PROBLEM DESCRIPTION
Look through the data below, and copy each line that carries the word "library".

Records drawn from a dataset:
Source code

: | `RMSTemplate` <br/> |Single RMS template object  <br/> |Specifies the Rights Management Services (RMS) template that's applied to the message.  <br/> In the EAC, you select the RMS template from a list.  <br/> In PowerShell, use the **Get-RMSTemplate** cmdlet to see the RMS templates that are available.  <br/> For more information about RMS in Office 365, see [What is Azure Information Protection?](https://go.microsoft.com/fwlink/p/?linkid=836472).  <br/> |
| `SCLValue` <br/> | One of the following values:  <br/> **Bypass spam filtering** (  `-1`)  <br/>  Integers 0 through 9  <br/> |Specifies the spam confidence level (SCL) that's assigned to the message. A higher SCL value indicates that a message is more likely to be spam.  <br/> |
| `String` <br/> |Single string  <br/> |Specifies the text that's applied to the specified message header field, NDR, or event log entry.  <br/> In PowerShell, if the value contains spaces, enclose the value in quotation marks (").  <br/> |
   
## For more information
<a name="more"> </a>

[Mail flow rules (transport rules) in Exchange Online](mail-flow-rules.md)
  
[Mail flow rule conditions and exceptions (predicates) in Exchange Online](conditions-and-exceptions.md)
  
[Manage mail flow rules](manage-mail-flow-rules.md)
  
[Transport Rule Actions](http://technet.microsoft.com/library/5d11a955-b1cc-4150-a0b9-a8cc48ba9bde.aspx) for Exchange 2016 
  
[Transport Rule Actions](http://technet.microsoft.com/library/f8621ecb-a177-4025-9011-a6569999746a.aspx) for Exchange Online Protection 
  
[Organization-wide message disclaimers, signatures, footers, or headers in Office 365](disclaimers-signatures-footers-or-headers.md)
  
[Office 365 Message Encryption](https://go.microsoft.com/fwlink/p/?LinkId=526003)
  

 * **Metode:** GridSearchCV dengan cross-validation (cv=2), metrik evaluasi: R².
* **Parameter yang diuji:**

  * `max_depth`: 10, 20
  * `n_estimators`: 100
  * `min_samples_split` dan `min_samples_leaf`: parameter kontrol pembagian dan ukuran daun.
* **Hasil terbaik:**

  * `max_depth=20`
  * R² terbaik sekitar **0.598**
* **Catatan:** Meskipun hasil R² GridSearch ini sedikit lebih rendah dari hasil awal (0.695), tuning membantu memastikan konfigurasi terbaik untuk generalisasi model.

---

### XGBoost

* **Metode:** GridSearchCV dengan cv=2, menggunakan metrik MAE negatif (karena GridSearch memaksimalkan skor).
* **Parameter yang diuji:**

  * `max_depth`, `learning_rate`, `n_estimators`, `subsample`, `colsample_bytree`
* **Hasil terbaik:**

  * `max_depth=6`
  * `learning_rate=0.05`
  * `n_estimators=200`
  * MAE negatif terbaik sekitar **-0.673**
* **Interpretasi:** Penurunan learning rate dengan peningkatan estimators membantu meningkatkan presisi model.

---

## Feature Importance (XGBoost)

SOLUTION
[Transport Rule Actions](http://technet.microsoft.com/library/5d11a955-b1cc-4150-a0b9-a8cc48ba9bde.aspx) for Exchange 2016 
[Transport Rule Actions](http://technet.microsoft.com/library/f8621ecb-a177-4025-9011-a6569999746a.aspx) for Exchange Online Protection 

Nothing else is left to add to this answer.